The sites chosen for the four waterfalls were the East River Esplanade's Pier 35 in Manhattan; beneath the Brooklyn Bridge in DUMBO, between piers 4 and 5 near Brooklyn Heights Promenade; and Governors Island to activate spaces that typically were not.

Work on erecting the four support scaffolds began in mid-March, 2008. On the shore of Governors Island construction teams used pile driving to secure the scaffolding in place. This method was not used at the other locations for various reasons, including the effects of vibrations through car and subway tunnels. Once completed, the scaffolding would total 64000 sqft and weigh 270 tons. Eliasson has said that the scaffolds themselves were designed to blend in with their urban surroundings, but that he purposely did not try to conceal them, explaining he "want[s] people to know that this is both a natural phenomenon and a cultural one."

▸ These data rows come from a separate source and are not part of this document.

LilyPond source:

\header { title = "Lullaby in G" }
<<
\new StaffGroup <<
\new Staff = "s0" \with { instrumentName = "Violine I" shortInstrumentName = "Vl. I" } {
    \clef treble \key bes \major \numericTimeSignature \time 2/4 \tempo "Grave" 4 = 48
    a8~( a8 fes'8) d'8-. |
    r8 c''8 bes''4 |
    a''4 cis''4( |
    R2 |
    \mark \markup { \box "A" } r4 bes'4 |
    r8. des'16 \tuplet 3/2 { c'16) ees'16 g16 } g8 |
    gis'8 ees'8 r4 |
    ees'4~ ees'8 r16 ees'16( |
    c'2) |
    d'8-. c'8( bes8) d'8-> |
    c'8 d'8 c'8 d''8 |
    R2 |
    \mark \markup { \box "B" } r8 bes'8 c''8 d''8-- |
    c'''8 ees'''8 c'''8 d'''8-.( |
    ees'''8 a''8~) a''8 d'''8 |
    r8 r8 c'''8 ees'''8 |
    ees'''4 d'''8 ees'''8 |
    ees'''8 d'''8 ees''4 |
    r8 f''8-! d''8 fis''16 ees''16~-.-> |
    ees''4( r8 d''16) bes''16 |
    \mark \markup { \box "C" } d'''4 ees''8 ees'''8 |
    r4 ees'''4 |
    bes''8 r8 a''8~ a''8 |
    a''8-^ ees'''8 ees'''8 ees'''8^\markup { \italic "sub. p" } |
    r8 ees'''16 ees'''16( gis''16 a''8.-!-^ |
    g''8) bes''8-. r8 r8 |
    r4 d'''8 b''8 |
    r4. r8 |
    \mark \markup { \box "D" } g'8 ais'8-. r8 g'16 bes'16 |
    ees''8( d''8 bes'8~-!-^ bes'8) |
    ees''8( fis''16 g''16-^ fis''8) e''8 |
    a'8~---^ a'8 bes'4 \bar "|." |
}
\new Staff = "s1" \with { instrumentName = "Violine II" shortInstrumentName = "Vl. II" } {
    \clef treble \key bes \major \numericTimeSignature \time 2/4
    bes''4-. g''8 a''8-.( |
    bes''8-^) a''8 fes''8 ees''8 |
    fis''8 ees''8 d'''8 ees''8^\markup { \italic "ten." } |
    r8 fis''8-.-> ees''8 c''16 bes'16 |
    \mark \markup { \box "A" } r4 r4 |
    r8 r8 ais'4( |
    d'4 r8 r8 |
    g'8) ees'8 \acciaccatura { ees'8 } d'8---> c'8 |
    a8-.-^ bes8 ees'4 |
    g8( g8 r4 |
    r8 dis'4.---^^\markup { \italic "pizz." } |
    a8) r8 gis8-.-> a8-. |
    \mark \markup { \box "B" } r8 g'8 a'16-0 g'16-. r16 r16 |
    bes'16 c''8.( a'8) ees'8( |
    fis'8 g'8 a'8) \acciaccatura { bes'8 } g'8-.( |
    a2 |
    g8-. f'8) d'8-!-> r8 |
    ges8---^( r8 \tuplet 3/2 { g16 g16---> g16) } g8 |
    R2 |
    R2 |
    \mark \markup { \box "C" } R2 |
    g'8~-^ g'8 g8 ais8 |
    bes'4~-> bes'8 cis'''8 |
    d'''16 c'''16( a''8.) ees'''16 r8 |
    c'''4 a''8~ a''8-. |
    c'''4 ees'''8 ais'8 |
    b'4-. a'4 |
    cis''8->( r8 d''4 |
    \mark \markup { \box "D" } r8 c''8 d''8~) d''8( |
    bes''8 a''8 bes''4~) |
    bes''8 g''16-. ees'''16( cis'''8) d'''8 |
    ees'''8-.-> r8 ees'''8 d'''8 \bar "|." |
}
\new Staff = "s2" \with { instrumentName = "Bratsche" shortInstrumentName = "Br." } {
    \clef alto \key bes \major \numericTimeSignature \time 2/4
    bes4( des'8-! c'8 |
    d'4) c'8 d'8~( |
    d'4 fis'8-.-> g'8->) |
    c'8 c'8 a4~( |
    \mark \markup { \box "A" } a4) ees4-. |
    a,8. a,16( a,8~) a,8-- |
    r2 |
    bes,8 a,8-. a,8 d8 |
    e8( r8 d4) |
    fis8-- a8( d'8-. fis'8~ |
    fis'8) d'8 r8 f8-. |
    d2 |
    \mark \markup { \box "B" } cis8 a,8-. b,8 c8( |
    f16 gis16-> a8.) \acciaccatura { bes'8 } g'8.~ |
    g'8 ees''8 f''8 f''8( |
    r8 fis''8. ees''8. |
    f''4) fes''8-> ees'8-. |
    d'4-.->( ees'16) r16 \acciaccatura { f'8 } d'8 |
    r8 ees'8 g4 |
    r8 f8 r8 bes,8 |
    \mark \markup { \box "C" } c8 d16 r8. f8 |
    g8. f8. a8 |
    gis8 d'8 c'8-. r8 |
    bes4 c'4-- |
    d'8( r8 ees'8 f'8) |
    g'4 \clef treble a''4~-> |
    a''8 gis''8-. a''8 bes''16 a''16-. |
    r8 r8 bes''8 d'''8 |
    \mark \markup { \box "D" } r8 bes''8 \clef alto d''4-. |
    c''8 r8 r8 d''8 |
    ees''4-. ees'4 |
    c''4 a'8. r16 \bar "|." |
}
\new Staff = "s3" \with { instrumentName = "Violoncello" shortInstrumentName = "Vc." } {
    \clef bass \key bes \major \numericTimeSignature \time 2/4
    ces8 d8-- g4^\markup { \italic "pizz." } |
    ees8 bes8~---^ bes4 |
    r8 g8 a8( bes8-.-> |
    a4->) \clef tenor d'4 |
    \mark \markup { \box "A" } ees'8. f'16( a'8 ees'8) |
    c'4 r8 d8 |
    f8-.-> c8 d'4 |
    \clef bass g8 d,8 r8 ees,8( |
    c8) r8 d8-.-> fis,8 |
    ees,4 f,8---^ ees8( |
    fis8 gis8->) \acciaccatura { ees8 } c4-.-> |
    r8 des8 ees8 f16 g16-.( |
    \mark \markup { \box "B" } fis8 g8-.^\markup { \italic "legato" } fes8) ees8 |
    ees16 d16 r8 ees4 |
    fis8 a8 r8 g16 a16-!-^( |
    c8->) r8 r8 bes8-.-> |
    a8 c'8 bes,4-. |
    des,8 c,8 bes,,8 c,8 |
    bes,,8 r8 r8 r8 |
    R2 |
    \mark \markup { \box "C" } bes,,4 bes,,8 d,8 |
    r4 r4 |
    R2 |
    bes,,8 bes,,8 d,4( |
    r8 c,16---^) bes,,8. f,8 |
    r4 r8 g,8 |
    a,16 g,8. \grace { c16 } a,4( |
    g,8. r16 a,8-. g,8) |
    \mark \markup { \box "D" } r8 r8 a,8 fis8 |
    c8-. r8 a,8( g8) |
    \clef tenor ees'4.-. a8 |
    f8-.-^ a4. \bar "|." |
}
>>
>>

Construction involved the work of 108 different people, including two environmental consultants. The installation was designed to be ecologically-friendly. Some example of this are energy efficient LED lighting by US-based LED Lighting Designers & Manufacturers Boca Flasher, Inc., energy purchased from renewable sources and the filters used to keep aquatic life from taking a ride up-and-over the waterfall. When the project closed the materials were intended to be made available for re-use in a future project.

===Costs===
The over $15 million project had no city funding and was paid for entirely by private organizations, business and donors. Mayor Michael Bloomberg's company, Bloomberg LP, donated $13.5 million. With estimates that the waterfalls could generate up to $55 million for the local economies, the Lower Manhattan Development Corporation gave $2 million to the effort.

==Environmental impact==
During the run, trees and shrubs along the Brooklyn Heights Promenade were damaged as a result of the saltwater blown into the parks during high winds. Several steps were taken to solve this problem which included cutting the running time to 50 hours a week instead of the original 101. At the Brooklyn Bridge, the owner of The River Café claimed customer loss and plant replacements as a result of the winds on the falls. The known damages were getting attention to the point that The Brooklyn Heights Association asked the committee to take down the falls after Labor Day, instead of the original date.

==Reception==
Critical reaction to the project was largely positive. Writing in The New York Times, art critic Roberta Smith praised the installation, describing the four waterfall as evoking signs of a natural world largely paved over by the city and noting how they appeared miragelike when illuminated at night. In The Village Voice, Lynn Yaeger offered a more critical response arguing that Eliasson had persuaded the city to host a project that fell short of its ambitions.
Public attendance exceeded expectations. According to a study by the New York City Economic Development Corporation, the installation drew approximately 1.4 million visitors and generated an estimated $69 million in direct and indirect economic activity for the city, surpassing the $55 million initially projected.